Tarefa atribuída
Transcreva do texto sobre a Operação Mar Verde tudo o que vai desde "No passado dia" até "Operação em epígrafe.".

Ainda sobre a Operação "Mar Verde"

Ainda sobre a Operação "Mar  Verde".

No passado dia 22, no meu "Ponto de vista" semanal, aludi ao facto de o Director da revista "Sábado" não me ter prestado nenhuma explicação sobre a falta de coordenação interna que teria estado na origem da inesperada substituição de uma entrevista minha por outro artigo também relativo à Operação em epígrafe.

Como tal explicação continuou sem ocorrer, creio útil dar a conhecer mais alguns pormenores a propósito dos factos mencionados naquele "Ponto de vista", essencialmente centrados sobre a participação da FNLG - Frente Nacional de Libertação da Guiné (Conacri) na operação Mar Verde - a qual foi objecto de apropriado texto nas minhas  "Semimórias", publicadas nestas páginas.

Começo por anotar o facto de o Coronel Thierno Diallo, (indigitado para substituir Sekou Touré na Presidência da República) me ter confidenciado, já durante a viagem de retorno à ilha de Soga, que não compreendia a razão de o seu grupo de combate não ter sido designado para a neutralização de Sekou Touré, tendo sido relegado para o ataque a um objectivo que embora importante não deixava de ser secundário relativamente ao que seria lógico:  participar directamente no processo de substituição do Presidente da República, uma vez que seria ele, Coronel Diallo, quem seria o novo Presidente; ou no mínimo, que lhe fosse atribuída a missão de ocupar com o seu grupo de combate a Radio Nacional, donde se dirigiria directamente à população, forças militares, e de  segurança.

Excertos de dados
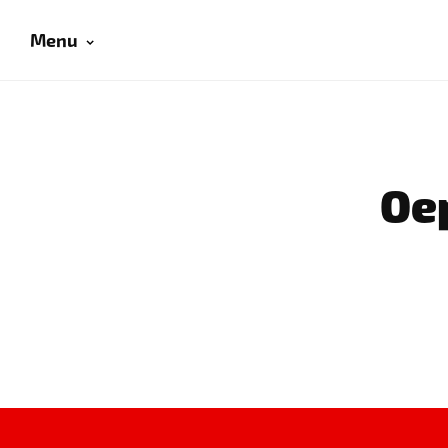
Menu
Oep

--

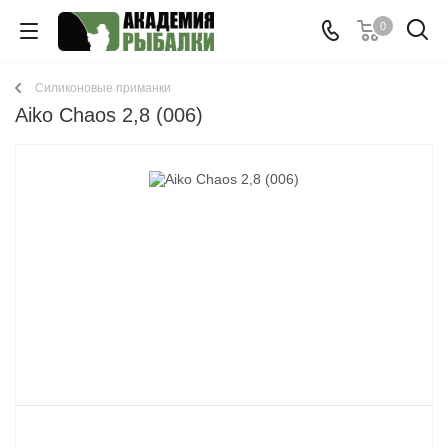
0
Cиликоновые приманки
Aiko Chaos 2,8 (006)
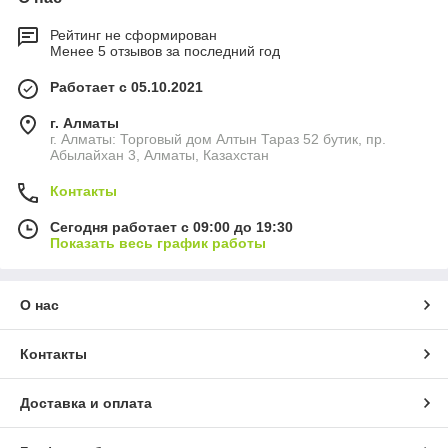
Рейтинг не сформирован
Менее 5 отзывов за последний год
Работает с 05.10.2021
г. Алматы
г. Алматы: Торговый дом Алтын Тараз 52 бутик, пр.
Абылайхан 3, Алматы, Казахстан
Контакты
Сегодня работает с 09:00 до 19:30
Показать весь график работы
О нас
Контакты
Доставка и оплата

A sua solução
No passado dia 22, no meu "Ponto de vista" semanal, aludi ao facto de o Director da revista "Sábado" não me ter prestado nenhuma explicação sobre a falta de coordenação interna que teria estado na origem da inesperada substituição de uma entrevista minha por outro artigo também relativo à Operação em epígrafe.